The suitable boy begins to emulate the elders. A suitable public image for him is where he just ‘is’, oiled hair, newspaper in hand, coffee ordered with a bark at the low caste waiter. The low caste waiter brings forth, with a slight quivering hand, coffee filled in a steel tumbler and inverted on to a steel bowl, to keep it hot. He will stretch his hand and keep the coffee on the edge of the table, lest his fingers brush against the suitable boy’s. The first few times, the boy will invert the glass in a hurry and spill the coffee, but he will soon learn to do it right. He will never meet the waiter’s eye. So what if he made the coffee and washed the cups that the boy, his father, the caste elders drink out of? Surely you can’t let his fingers touch you, especially not on a Monday.

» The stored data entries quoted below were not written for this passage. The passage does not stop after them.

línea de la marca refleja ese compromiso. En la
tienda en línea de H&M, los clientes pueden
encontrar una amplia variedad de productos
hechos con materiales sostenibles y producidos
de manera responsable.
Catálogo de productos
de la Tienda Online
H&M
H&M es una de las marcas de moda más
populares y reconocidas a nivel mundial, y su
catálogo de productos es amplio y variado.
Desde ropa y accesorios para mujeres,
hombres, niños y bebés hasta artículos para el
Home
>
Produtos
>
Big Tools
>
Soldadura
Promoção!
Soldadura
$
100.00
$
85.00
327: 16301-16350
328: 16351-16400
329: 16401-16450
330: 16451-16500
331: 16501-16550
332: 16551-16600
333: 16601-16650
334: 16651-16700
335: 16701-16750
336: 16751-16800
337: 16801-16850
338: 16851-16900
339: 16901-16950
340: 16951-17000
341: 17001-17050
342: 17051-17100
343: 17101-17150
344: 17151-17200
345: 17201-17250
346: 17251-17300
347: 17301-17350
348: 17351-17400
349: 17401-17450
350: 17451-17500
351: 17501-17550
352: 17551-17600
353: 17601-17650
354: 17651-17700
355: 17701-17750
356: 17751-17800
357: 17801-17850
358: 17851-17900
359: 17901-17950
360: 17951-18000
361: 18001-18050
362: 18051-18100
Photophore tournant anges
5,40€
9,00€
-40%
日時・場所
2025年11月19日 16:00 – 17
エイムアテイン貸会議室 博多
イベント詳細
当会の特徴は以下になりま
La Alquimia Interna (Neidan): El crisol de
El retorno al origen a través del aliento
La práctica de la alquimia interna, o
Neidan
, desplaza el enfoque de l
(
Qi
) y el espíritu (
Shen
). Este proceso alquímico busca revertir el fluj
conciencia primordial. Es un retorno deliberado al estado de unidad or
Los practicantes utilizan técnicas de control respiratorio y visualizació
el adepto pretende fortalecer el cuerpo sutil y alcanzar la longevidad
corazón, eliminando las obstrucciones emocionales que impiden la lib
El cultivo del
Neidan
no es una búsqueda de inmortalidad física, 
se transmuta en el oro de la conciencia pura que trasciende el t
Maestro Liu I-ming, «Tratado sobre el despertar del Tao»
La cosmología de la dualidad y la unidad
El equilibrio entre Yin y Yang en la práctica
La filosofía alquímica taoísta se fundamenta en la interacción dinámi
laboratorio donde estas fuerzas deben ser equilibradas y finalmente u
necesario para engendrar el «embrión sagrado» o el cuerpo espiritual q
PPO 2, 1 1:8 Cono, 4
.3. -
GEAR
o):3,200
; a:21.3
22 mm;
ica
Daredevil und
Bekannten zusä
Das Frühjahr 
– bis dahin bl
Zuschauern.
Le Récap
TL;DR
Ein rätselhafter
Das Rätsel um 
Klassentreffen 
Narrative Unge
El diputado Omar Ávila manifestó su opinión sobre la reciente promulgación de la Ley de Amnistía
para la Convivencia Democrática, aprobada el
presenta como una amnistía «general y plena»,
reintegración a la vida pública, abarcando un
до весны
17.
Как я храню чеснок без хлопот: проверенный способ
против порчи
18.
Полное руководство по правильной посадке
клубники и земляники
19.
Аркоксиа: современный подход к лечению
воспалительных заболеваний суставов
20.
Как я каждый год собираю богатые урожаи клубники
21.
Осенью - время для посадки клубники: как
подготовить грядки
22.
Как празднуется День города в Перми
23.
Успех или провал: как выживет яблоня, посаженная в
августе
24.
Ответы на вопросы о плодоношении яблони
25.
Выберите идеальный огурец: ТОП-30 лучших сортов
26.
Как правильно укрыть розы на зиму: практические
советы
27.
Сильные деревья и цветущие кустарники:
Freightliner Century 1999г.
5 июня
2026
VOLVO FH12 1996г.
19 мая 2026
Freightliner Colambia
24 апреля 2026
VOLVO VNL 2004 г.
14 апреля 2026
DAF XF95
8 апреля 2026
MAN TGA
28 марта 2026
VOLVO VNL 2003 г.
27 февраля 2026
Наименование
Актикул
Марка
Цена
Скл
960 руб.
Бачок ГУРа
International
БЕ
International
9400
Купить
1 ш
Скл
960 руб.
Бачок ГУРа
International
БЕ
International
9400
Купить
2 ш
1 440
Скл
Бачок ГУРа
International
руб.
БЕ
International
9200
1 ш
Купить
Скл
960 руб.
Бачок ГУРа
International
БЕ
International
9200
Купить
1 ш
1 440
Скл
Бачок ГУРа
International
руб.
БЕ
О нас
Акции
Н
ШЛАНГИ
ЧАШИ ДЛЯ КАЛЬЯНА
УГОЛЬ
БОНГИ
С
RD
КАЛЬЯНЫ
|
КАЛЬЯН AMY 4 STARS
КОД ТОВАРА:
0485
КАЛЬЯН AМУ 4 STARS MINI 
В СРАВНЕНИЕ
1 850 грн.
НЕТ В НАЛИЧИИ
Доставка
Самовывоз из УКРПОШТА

“Some things are just not done. That is how it has always been.” The suitable boy will learn this, even if he reads The Hindu and the other liberals every day. Why mix these things, when this is how it has always been, he will wonder.
***
Over 4,000 kilometres from the South, in villages of Meghalaya, they have a story. The story tells of a poor couple who invited a rich friend for lunch. Ashamed that there is no food to serve the guest, the wife kills herself. The husband goes to see what’s taking her so long, sees her dead, he kills himself. The rich guest peeps in to see what’s taking them so long, realises what has happened and, ashamed that they died because of him, also kills himself. A thief, escaping villagers, enters the house, finds it quiet, rests there till morning, sees the gore in the kitchen and assuming that the villagers will think he killed the three, also kills himself. The Khasi elders, in whose community this tragedy transpires, consult at the dorbor and decide that from then on, rich or poor, every household will offer all guests the inexpensive betel nut, betel leaf and lime.

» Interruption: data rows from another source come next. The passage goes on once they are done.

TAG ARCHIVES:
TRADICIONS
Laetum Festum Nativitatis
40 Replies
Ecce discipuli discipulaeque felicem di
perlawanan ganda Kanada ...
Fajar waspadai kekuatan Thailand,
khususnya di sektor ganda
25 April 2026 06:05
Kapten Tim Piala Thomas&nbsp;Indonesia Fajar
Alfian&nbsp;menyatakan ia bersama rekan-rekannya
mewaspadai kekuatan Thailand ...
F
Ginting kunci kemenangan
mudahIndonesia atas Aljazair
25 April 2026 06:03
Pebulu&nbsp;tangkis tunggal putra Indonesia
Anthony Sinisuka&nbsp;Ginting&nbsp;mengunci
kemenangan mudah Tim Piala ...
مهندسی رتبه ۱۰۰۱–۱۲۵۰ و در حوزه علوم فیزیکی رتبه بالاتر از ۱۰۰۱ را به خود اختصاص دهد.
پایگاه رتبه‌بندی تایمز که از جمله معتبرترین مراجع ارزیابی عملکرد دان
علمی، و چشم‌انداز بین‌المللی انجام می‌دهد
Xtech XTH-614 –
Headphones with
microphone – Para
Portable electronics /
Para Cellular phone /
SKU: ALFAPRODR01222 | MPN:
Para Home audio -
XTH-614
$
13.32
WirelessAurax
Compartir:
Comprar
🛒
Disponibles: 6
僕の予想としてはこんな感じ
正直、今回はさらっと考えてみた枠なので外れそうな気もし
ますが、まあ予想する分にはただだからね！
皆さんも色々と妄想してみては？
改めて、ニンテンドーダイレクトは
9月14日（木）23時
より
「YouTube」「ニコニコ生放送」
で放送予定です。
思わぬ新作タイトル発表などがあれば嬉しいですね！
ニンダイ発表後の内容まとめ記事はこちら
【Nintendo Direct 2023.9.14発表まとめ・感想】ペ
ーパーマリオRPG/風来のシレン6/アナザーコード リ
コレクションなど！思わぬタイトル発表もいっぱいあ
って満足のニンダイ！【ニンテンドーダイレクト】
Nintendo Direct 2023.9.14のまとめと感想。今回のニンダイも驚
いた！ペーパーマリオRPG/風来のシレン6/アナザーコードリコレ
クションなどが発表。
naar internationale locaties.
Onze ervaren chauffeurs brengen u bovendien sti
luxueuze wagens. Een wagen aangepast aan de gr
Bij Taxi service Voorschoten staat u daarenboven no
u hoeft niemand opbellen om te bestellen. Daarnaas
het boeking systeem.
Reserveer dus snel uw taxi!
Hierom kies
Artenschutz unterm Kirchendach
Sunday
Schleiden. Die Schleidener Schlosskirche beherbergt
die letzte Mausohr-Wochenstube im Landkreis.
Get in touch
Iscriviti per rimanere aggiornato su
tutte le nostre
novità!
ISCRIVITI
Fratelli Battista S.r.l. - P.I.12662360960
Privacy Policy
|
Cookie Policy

I wonder what the story behind coffee is in houses rich or poor. There must be one. Human beings are, after all, made of stories.
***
In the thin land of waterways, houseboats, coconuts, fish and Communist men, Che Guevara overlooks the proceedings of party meetings. Sagave! Viplavam Jaikatte! Comrade! Victory to the Revolution! Kattan chaya or black tea charges the party workers. Not coffee, I’m told. But then they grow a lot of tea there, perhaps that’s why. Who determines these drinks and community habits? Did the state assign the workers tea?

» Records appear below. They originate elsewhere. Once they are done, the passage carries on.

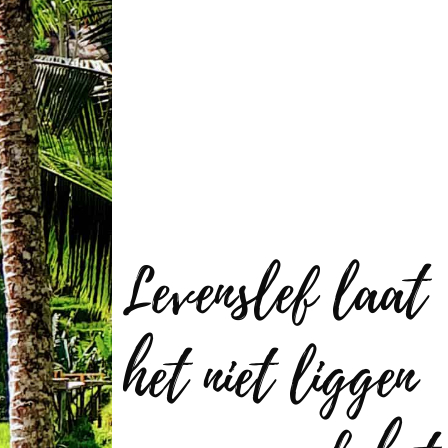
Levenslef laat
het niet liggen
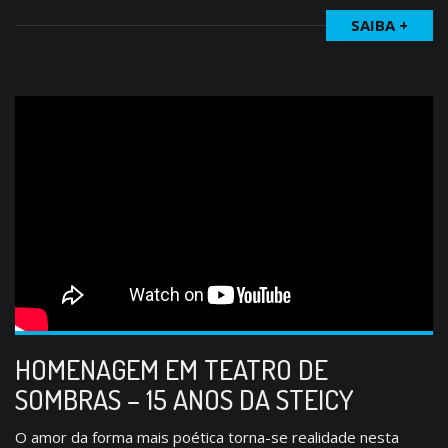
SAIBA +
HOMENAGEM EM TEATRO DE
SOMBRAS – 15 ANOS DA STEICY
O amor da forma mais poética torna-se realidade nesta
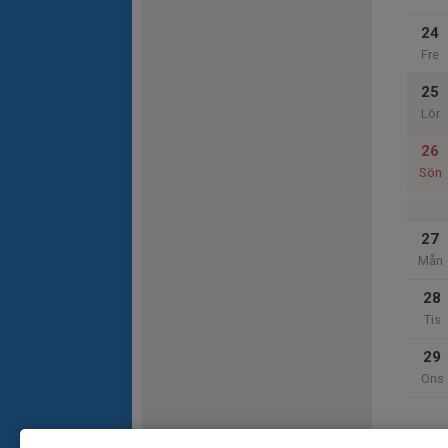
24
Fre
25
Lör
26
Sön
27
Mån
28
Tis
29
Ons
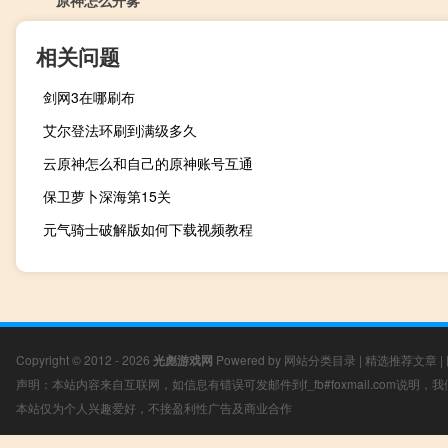
原神怎么开雾
相关问题
剑网3在哪刷布
艾尔登法环刷到满级多久
云原神怎么和自己的原神账号互通
保卫萝卜深海第15关
元气骑士破解版如何下载视频教程
Copyright © 2012 - 2026
光彪游戏网
Powered by
网站分类目录
|
精选推荐文章
|
声明：本站内容来自互联网，如信息有错误可发邮件到f_fb#foxmail.com说明
本站仅为个人兴趣爱好，不接盈利性广告及商业合作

Neighbouring Kodagu, where most of India’s coffee comes from, also mainly drinks tea. It’s hard to explain why. It can’t be economics. Single malts and Old Monks are brought out after hours. The morning after, doesn’t coffee work well enough? The British left behind the expansive coffee estates; it is very British to drink a cup of tea. Perhaps that’s the reason.
***
Apart from tea, coffee is a drink (leaving alcohol, varying reactions to it aside) that doesn’t supply any nutrients to your body. They say it can cut the risk of cancer. They also say it can give you cancer. Have the scientists made up their minds yet?
Coffee. Its varieties, many, many varieties. Like the many, many parts of a routine rarely singled out to examine, to cultural anthropologise, coffee is many things at once, a definer, a separator, a unifier. I suspect cultural conditioning might have something to do with it, but as your years go by, coffee becomes one of the few stable, reliable pick-me-ups in daily lives.
“Some things are just done. That is how it has always been.”
A tall mug of dark black coffee, without sugar, slightly watered down, with the morning newspaper.